A lesson with Hubble
Today we were going to visit our blogs during lesson time, but our net connection failed; as I had a new brand lesson prepared in my pen, students weren’t disappointed. I must remember that it is not enough to prepare a lesson in our wiki or in one of our blogs or in our Moodle platform; I must carry with me several lessons prepared, just in case.
For the technical set up of the lesson, as usual, my students did everything: to connect the laptop, the net connection, the projector and the pen; next, Filipa opened the power point and monitored the whole presentation; the other students read, asked and answered questions; I just stood at the back of the class commenting and provoking questions.
I’ve tried to present the role of conjunctions as linking words connecting ideas according to logical relations; I’ve downloaded photos from Hubble’s site and I’ve wrote all the sentences as legends or commentaries to these photos. They were enthusiastic about the amazing galaxy we live in and conjunctions didn’t seem so abstract after all.
Empowering Students
If I spent some free time with a small group at a time, I know they will be able to present the lessons themselves; and that is our ultimate goal, as says Sheryl Nussbaum Beach in her wonderful post Letter to my Colleagues where we can read:
“Want to know how a 21st Century learner learns? Ask them. You will be amazed at what you hear and if you are smart- you’ll act upon it. (…) Turn your classrooms into learning ecologies- learn with and from your students. Get rid of top down, expert driven instruction methods and nurture self-directed discovery- both your own and theirs. Turn your passions into classroom curriculum. Get excited and mentor your kids integrating your passions with core content and foundational knowledge. Help them develop a love and understanding for culture and our rich heritage.”

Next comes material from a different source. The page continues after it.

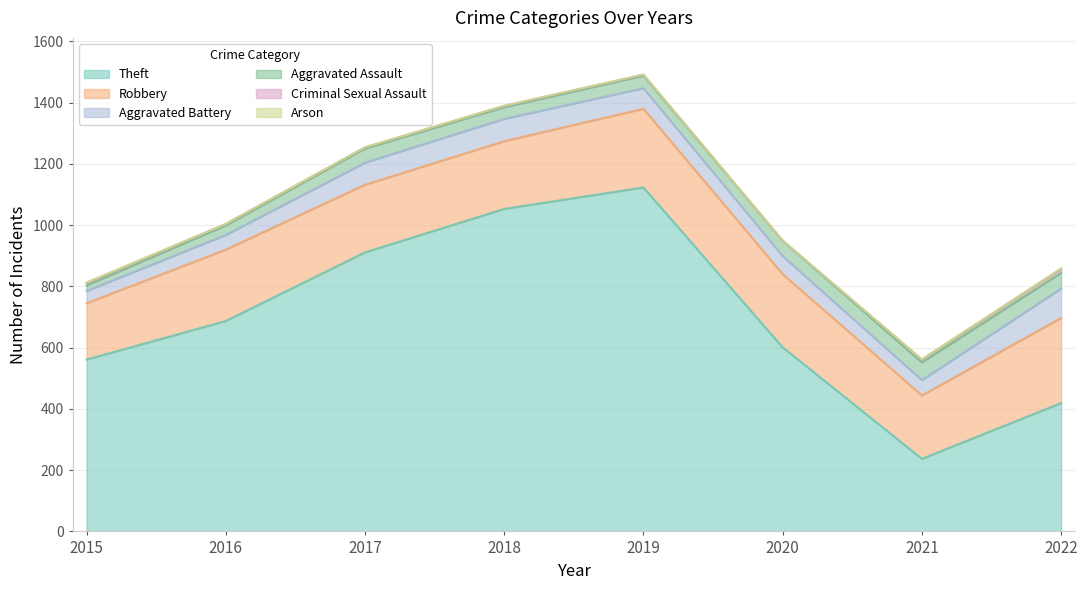

The value of Arson at 2020 is 1. True or false?

True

I agree with these words; it’s a question of time and passion, for us, to empower our young students and they soon will break free. We may verify it by visiting the beautiful blog of Laura
Building Community
Alberto asked me how to embed music files in his posts; I’ve suggested that, if he wants, I could write all the practical instructions about using web tools in his Blog; he would cooperate and ask other colleagues to collaborate; everyone looking for a particular practical information would go to his Blog and look for it.
Tomorrow I’ll ask two other students if they are willing to take in charge the work related with our library, including book reviews and so on; any other student looking for a book or wishing to post a review would go to their blog.
We may distribute by all the students’ blogs several different tasks at the service of our small new born community. Thus students would be progressively strengthened in responsibility, autonomy and initiative. Moreover, It would give them a motive to not stop blogging when the personal inspiration would seem to them to be “absent”, as they would feel that they are also in a mission, at the service of others.